In the 1960s and 1970s, Louis Althusser and Michel Foucault used the notion of complexity to characterize the specificity and autonomy of history (Althusser, 1970; Foucault, 1972). Althusser deployed the principles of “Structural Marxism” and Foucault used the “archaeological” method to oppose essentialist, or “total” historiographies, which ground historical events in an underlying unity or foundation, whether mental or material, conceptual or linguistic, transcendental or experiential. While thus opposed to the essentialist and historicist vision of the unity, linearity, and homogeneity of a single, absolute, historical time, Althusser and Foucault also rejected the pluralistic orientation of the Anneles authors, who affirmed “the existence of different temporal strata and rhythms – the political, the economic, the geographical – without attempting to establish any systematic links between them” (Dews, 1994, p. 112). Taking his cue from Marx, Althusser developed a theory of history designed to avoid the spurious homogeneity of the Hegelian and structuralist conceptions of history, without lapsing into the fragmented pluralism of the Anneles and postmodernist perspectives. Accordingly, Althusser viewed a social formation as a “decentered totality,” in which each instance, level, or practice – such as the economic, political, ideological, and scientific – possesses its own autonomy and causal “effectivity” within a hierarchy of effectivities. This hierarchy determines not the specific content or temporality of its levels, but their “locus of effectivity,” their complex relations of cause and effect, dominance and subordination, order and arrangement. Whereas Althusser related the specific hierarchies associated with different social formations to the realist, overarching Marxist conception of the economy as determinant in the last instance, Foucault coined the term “historical a priori” to emphasize his nominalist interest in the specific characteristics of actual discursive and social formations, rather than in the universal conditions of their possibility. On either account – whether society is viewed as realist “hierarchy of effectivity” or a nominalist “space of a dispersion” - the historian is enjoined to replace the essentialist model of causality, as radiating from the center, with a balanced sense of the specificity, relative autonomy, and interrelatedness of the diverse practices which make up a social formation.

### WRITTEN REQUEST A
For each statement below, decide whether it agrees with the passage on Althusser, Foucault, and historical complexity. Answer yes or no and quote the words of the passage that settle it: (i) Foucault coined the term "historical a priori." (ii) Althusser viewed a social formation as a centered totality. (iii) The hierarchy of effectivities determines the specific content of its levels.
### WRITTEN REQUEST B
Carry on the passage on Althusser, Foucault, and historical complexity, starting after its last sentence.

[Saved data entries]
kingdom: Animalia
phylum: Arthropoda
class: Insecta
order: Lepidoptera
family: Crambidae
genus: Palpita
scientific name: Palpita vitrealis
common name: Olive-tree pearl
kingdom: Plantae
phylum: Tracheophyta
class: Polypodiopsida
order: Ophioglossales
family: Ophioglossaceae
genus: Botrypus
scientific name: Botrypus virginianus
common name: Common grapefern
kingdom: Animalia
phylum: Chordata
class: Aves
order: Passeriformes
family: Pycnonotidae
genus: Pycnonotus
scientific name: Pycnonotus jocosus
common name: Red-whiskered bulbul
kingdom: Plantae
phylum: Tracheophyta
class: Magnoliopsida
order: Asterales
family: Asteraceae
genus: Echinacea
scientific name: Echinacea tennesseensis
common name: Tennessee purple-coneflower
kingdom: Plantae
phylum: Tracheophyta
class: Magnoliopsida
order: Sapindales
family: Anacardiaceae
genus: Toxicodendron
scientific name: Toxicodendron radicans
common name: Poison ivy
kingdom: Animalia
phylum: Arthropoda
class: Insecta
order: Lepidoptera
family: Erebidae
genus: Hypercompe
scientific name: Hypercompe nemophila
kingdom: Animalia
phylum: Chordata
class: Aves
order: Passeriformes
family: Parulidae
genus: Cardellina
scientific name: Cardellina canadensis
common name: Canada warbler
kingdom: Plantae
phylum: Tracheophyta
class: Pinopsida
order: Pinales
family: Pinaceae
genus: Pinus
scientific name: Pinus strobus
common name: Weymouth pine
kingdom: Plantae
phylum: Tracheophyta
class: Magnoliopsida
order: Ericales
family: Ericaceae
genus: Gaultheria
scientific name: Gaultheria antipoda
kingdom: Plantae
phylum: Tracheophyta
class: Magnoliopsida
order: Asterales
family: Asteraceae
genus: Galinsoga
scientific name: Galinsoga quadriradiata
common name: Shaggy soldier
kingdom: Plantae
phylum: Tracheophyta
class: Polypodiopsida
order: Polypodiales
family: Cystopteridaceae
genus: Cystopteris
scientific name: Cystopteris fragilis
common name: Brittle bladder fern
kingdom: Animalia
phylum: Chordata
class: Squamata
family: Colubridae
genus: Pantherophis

### EXPECTED ANSWER A
(i) Yes: "Foucault coined the term “historical a priori”"
(ii) No: "Althusser viewed a social formation as a “decentered totality,”"
(iii) No: "This hierarchy determines not the specific content or temporality of its levels"

### EXPECTED ANSWER B
The historian of the “grander scale” needs to show how the Chemical Revolution was a complex, multidimensional system, constituted by patterns of interaction between numerous local elements and levels (Cilliers, 1998, pp. 3-5). Many of these elements and levels have already been identified and characterized in the scholarly literature; they include empirical objects and information, theoretical strategies and constructs, experimental techniques and practices, methodological and epistemological principles, political formations, linguistic conventions, pedagogical and professional organizations, and social, cultural, and economic institutions, values, and regularities (McEvoy, 1989; Simon, 1998). The historian of the “grander scale” must first characterize the internal content of these elements and levels in a way that recognizes their relative autonomy and internal modes of temporality and development. The patterns of interaction between these elements and levels, each with its own history, can then be spelled out, not by reducing the content, form, or existence of one or more of them to one or more of the remainder, but by placing them in a relational complex, structured according to either a realist “hierarchy of effectivity” or a nominalist “space of a dispersion.” Either way, the more familiar issues of the discovery of oxygen, the phlogiston-oxygen debate, the debate struggle between Priestley and Lavoisier, the deployment of the balance, the definition of a chemical element, and the reform of the chemical nomenclature will be treated not as nodal points, or crucial events, in a uniform process of temporalization, grounded in the emergence of truth and reason or the assertion of power and interest. Rather, they will be referred, in the specific models of their connectedness, to the field of history, understood as a relational complex, or series of relational complexes, irreducible to “the law of an alien development,” whether scientific, philosophical, or sociological (Foucault, 1972, p. 127). As a complex system, or system of systems, the Chemical Revolution was neither an amorphous mass of disparate events nor a linear sequence of defining moments, but a dynamic pattern of “multiple existences,” with a definite shape and duration (Foucault, 1972, p. 129).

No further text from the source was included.